● **Exercise description**
From the top of the entries below through the line containing "most obvious one?", return every line exactly as written, please, and stop there.

=== Data supplied ===

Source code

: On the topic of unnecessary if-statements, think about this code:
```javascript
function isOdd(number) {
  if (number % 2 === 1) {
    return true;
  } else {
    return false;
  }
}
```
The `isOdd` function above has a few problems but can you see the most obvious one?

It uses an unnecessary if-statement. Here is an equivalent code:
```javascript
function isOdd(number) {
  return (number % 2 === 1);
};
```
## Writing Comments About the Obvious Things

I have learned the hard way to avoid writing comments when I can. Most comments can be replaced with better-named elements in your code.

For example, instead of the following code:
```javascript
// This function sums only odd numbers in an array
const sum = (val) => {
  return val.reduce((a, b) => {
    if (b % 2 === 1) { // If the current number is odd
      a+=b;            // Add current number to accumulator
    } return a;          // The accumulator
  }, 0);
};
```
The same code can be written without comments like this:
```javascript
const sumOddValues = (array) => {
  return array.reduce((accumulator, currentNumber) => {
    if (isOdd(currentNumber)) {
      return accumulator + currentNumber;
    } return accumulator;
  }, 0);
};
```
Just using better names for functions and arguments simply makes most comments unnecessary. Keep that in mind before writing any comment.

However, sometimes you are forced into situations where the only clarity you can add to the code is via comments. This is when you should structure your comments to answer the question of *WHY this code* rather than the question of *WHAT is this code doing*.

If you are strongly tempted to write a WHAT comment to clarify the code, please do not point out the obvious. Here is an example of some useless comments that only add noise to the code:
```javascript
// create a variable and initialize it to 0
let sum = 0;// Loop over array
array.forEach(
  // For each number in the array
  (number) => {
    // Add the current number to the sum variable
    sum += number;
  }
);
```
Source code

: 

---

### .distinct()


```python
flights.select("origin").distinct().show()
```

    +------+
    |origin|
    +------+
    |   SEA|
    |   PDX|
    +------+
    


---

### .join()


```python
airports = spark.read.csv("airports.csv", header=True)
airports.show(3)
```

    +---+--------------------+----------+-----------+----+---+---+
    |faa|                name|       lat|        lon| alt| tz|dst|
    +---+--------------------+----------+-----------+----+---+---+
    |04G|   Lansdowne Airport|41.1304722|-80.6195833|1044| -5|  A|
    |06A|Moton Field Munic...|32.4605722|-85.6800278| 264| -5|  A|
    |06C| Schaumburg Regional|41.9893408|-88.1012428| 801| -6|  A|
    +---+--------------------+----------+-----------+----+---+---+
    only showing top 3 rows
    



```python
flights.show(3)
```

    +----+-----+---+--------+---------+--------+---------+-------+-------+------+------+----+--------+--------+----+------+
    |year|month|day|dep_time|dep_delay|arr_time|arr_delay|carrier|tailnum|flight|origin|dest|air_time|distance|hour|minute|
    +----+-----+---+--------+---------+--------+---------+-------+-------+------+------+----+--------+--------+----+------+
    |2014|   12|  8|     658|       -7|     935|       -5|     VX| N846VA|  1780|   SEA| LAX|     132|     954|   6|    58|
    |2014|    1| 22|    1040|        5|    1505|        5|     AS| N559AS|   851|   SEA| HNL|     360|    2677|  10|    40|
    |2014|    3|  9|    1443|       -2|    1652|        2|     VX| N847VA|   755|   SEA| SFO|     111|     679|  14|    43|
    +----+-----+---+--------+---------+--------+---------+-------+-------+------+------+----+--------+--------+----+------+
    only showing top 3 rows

===

● **Task solution**
Source code

: On the topic of unnecessary if-statements, think about this code:
```javascript
function isOdd(number) {
  if (number % 2 === 1) {
    return true;
  } else {
    return false;
  }
}
```
The `isOdd` function above has a few problems but can you see the most obvious one?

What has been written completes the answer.